_What to work on_
Transcribe every line of text in the entries below, keeping each line as it appears. Omit the picture markers.
[Start of Attachment]
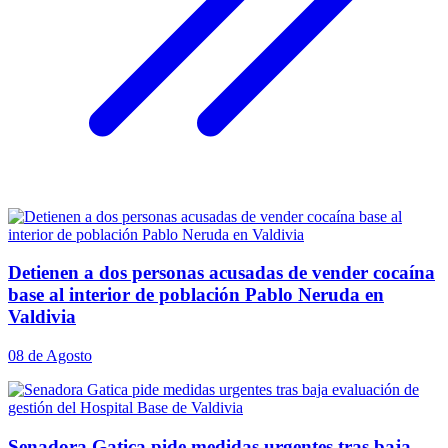
Detienen a dos personas acusadas de vender cocaína
base al interior de población Pablo Neruda en
Valdivia
08 de Agosto
Senadora Gatica pide medidas urgentes tras baja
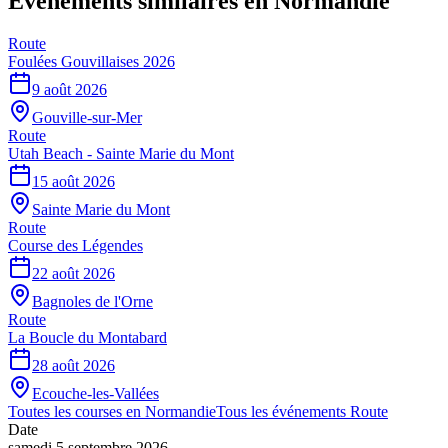
Événements similaires
en Normandie
Route
Foulées Gouvillaises 2026
9 août 2026
Gouville-sur-Mer
Route
Utah Beach - Sainte Marie du Mont
15 août 2026
Sainte Marie du Mont
Route
Course des Légendes
22 août 2026
Bagnoles de l'Orne
Route
La Boucle du Montabard
28 août 2026
Ecouche-les-Vallées
Toutes les courses en
Normandie
Tous les événements
Route
Date
samedi 5 septembre 2026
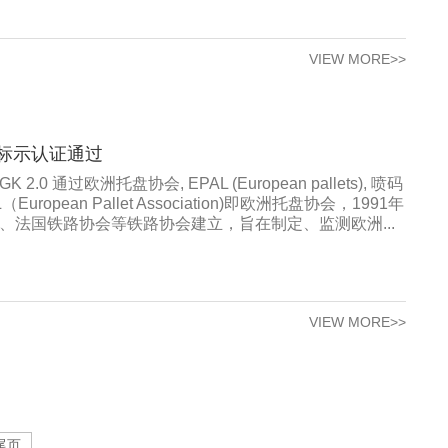
VIEW MORE>>
标示认证通过
GK 2.0 通过欧洲托盘协会, EPAL (European pallets), 喷码
European Pallet Association)即欧洲托盘协会，1991年
、法国铁路协会等铁路协会建立，旨在制定、监测欧洲...
VIEW MORE>>
尾页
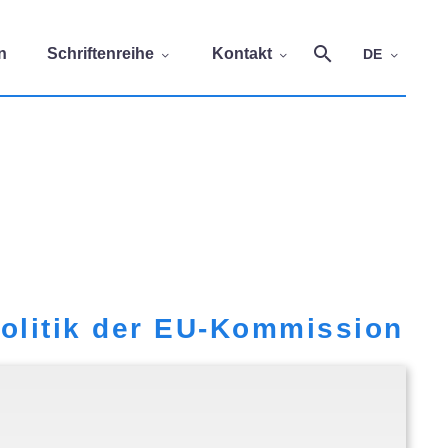
n
Schriftenreihe
Kontakt
DE
politik der EU-Kommission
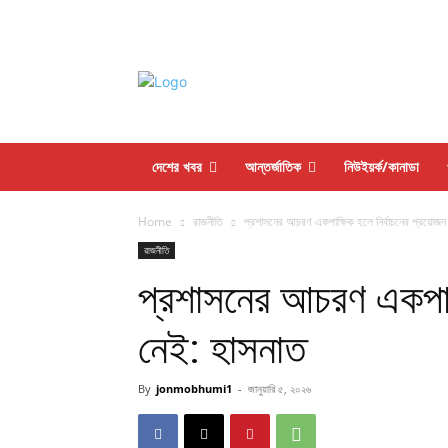
দেশের খবর
আন্তর্জাতিক
নিউইয়র্ক/কানাডা
Home
রাজনীতি
প্রশাসনের আচরণ একপাক্ষিক হলে নির্বাচনের প্রয়োজন
রাজনীতি
প্রশাসনের আচরণ একপাক্
নেই: হাসনাত
By
jonmobhumi1
-
জানুয়ারি ৫, ২০২৬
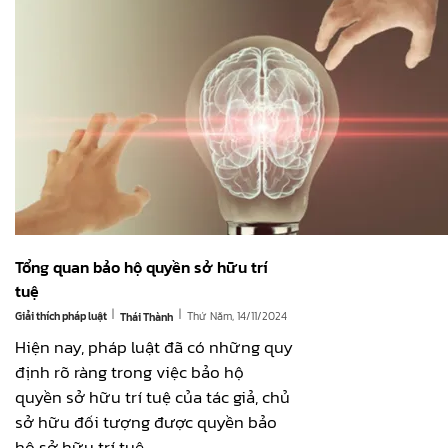
Tổng quan bảo hộ quyền sở hữu trí
tuệ
|
|
Giải thích pháp luật
Thứ Năm, 14/11/2024
Thái Thành
Hiện nay, pháp luật đã có những quy
định rõ ràng trong việc bảo hộ
quyền sở hữu trí tuệ của tác giả, chủ
sở hữu đối tượng được quyền bảo
hộ sở hữu trí tuệ.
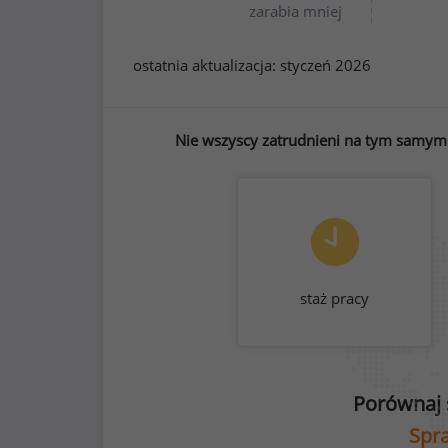
zarabia mniej
ostatnia aktualizacja:
styczeń 2026
Nie wszyscy zatrudnieni na tym samym s
staż pracy
Porównaj 
Spra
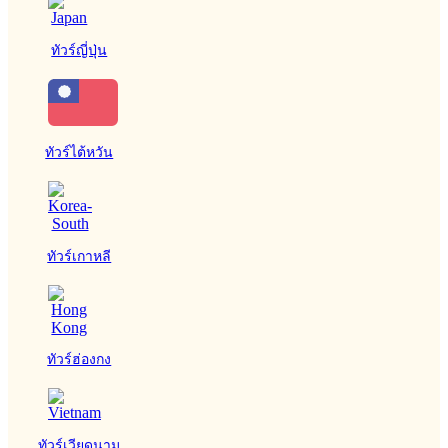
ทัวร์ญี่ปุ่น
ทัวร์ไต้หวัน
ทัวร์เกาหลี
ทัวร์ฮ่องกง
ทัวร์เวียดนาม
[End of Attachment]
_Exercise response_
Detienen a dos personas acusadas de vender cocaína
base al interior de población Pablo Neruda en
Valdivia
08 de Agosto
Senadora Gatica pide medidas urgentes tras baja
Événements similaires
en Normandie
Route
Foulées Gouvillaises 2026
9 août 2026
Gouville-sur-Mer
Route
Utah Beach - Sainte Marie du Mont
15 août 2026
Sainte Marie du Mont
Route
Course des Légendes
22 août 2026
Bagnoles de l'Orne
Route
La Boucle du Montabard
28 août 2026
Ecouche-les-Vallées
Toutes les courses en
Normandie
Tous les événements
Route
Date
samedi 5 septembre 2026
VIEW MORE>>
标示认证通过
GK 2.0 通过欧洲托盘协会, EPAL (European pallets), 喷码
European Pallet Association)即欧洲托盘协会，1991年
、法国铁路协会等铁路协会建立，旨在制定、监测欧洲...
VIEW MORE>>
尾页
n
Schriftenreihe
Kontakt
DE
politik der EU-Kommission
দেশের খবর
আন্তর্জাতিক
নিউইয়র্ক/কানাডা
Home
রাজনীতি
প্রশাসনের আচরণ একপাক্ষিক হলে নির্বাচনের প্রয়োজন
রাজনীতি
প্রশাসনের আচরণ একপাক্
নেই: হাসনাত
By
jonmobhumi1
-
জানুয়ারি ৫, ২০২৬
Tổng quan bảo hộ quyền sở hữu trí
tuệ
|
|
Giải thích pháp luật
Thứ Năm, 14/11/2024
Thái Thành
Hiện nay, pháp luật đã có những quy
định rõ ràng trong việc bảo hộ
quyền sở hữu trí tuệ của tác giả, chủ
sở hữu đối tượng được quyền bảo
hộ sở hữu trí tuệ.
zarabia mniej
ostatnia aktualizacja:
styczeń 2026
Nie wszyscy zatrudnieni na tym samym s
staż pracy
Porównaj 
Spra
ทัวร์ญี่ปุ่น
ทัวร์ไต้หวัน
ทัวร์เกาหลี
ทัวร์ฮ่องกง
ทัวร์เวียดนาม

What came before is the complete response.